Apple’s fitness streaming service has all the elements of great virtual exercise programming; an engaging and diverse team of instructors, a varied music catalogue, lots of options when it comes to the type, length and intensity of workouts and high production values. But what I like most about Apple Fitness+ is that it’s equally as good a companion at my local gym as it is at home. I can move from a 20-minute treadmill workout to 20 minutes on the bike and finish with 20 minutes on the rower — all led by an instructor who puts me through my paces.
At home the yoga, HIIT, Pilates and dance workouts demand limited equipment, making it easy to work out when getting to the gym isn’t convenient. I also regularly tune into the Time to Walk audio series that offers a new high-profile guest each week who shares stories and music when out for a stroll. You may also be interested in their structured series of workouts designed for beginners, seniors, prenatal and post-partum women, get ready to ski for downhill enthusiasts and yoga for runners.
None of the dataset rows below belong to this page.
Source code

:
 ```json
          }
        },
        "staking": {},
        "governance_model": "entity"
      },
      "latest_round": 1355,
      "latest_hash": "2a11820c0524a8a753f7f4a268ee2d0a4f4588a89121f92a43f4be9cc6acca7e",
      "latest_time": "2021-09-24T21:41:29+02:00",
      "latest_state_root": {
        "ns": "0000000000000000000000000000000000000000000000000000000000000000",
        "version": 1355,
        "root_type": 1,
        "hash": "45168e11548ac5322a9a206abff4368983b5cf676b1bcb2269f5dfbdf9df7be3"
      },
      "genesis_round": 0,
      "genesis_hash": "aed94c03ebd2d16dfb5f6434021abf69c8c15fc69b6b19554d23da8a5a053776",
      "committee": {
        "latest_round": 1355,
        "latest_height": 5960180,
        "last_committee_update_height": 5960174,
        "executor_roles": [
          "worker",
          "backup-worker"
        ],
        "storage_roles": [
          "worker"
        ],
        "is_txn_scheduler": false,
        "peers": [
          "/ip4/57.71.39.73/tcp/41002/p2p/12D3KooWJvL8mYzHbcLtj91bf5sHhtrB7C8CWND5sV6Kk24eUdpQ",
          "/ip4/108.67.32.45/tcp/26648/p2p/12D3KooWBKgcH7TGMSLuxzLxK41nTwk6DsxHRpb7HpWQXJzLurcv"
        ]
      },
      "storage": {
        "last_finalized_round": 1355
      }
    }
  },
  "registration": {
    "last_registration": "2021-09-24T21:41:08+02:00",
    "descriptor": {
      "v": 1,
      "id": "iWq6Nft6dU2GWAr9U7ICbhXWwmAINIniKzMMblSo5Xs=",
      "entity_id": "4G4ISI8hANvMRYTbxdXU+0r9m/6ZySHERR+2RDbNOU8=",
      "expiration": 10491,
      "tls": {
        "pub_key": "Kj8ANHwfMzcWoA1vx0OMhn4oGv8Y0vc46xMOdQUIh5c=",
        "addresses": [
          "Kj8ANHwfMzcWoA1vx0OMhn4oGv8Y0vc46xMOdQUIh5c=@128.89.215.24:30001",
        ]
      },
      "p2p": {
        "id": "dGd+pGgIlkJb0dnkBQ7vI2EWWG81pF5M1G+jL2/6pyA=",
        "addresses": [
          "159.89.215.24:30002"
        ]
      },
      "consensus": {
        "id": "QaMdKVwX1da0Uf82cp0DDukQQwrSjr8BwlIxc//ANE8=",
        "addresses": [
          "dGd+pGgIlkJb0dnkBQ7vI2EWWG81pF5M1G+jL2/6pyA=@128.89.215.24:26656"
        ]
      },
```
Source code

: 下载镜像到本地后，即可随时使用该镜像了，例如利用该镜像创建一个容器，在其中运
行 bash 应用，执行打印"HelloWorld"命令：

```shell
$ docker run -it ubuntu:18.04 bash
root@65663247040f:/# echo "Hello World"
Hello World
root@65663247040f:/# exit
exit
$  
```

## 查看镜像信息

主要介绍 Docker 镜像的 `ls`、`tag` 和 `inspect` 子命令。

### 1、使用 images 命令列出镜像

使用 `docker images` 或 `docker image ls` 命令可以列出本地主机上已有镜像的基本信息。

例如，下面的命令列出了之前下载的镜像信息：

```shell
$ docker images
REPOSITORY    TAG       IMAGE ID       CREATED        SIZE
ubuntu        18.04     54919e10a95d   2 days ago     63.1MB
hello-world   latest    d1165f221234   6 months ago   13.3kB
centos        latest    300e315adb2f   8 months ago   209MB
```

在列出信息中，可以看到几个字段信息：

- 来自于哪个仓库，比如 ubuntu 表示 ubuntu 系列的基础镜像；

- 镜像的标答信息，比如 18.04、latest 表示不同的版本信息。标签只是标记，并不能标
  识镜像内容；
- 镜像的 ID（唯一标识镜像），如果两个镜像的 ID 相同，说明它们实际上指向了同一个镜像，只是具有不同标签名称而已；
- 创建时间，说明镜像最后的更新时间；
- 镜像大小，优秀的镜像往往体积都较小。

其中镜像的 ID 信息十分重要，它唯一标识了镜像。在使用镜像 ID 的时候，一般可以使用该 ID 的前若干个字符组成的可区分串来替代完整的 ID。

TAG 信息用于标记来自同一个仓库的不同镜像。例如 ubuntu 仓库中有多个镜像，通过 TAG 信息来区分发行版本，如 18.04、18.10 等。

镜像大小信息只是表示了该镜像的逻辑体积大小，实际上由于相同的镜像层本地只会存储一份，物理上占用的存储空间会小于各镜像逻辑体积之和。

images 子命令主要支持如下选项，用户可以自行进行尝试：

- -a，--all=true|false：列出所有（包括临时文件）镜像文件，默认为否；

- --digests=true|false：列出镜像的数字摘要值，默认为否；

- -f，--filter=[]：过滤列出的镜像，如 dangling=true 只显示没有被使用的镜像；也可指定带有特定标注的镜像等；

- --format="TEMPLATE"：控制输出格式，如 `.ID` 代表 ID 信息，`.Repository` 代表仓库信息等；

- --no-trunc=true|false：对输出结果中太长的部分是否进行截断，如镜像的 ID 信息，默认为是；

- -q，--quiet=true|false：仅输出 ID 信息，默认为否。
$12.99 per month / $99.99 per year
Peloton’s collection of fitness classes has everything you need in a streaming service including the ability to stack workouts to create a full-body experience starting with the warmup, cardio, strength, mobility and cool down. Another cool feature is the ability to check out the class plan which outlines the structure of the workout. It even provides a rating and difficulty scale based on feedback from other exercisers.
But the selling point of Peloton virtual fitness offerings is their instructors. High energy, super personable and not afraid to have fun, the instructors keep you engaged. That said they could do with more diversity in their team in terms of age and body shape and size.
Also worth noting is that you don’t need a Peloton bike or treadmill to enjoy the workouts. There are plenty of workouts that need nothing more than a mat and weights. They even have a series of audio outdoor workouts for runners and walkers.
$16.99 per month
The Lululemon Studio app has the instructors and variety in class length and intensity that are core to a good virtual fitness service, but what sets it apart from others is the partnership with other streaming services, which allows you to experience other cool fitness brands like DogPound, AARMY, pure barre and Rumble. Originally designed to run on The Mirror, which is sold exclusively by Lululemon, the virtual classes translate perfectly to your device or television.
Also worth noting are the chair workouts (strength, cardio, dance and meditation), which are great options for anyone with mobility issues and is the only one of the four virtual services listed here to include seated exercises.
$39.00 per month (includes up to 6 profiles)
Like the other virtual fitness services, Nike Training lets you choose the type, and length of workout, but unlike the others there’s no monthly fee. Yet despite the no-fee policy, it doesn’t come across as a low-end option. There are plenty of traditional workouts (strength, cardio, HIIT, yoga) to choose from, including a series of workouts designed for parents to do with their kids and a surprisingly large catalogue of pregnancy and post-partem workouts — which is cool. That said, you can’t choose the music or the instructor, which for many people won’t be a dealbreaker considering it’s free.
You can customize your workout plans, sync it to your Apple Watch and earn achievement badges, all features offered in the paid services. So if price point is an issue, the Nike Training app is a great option.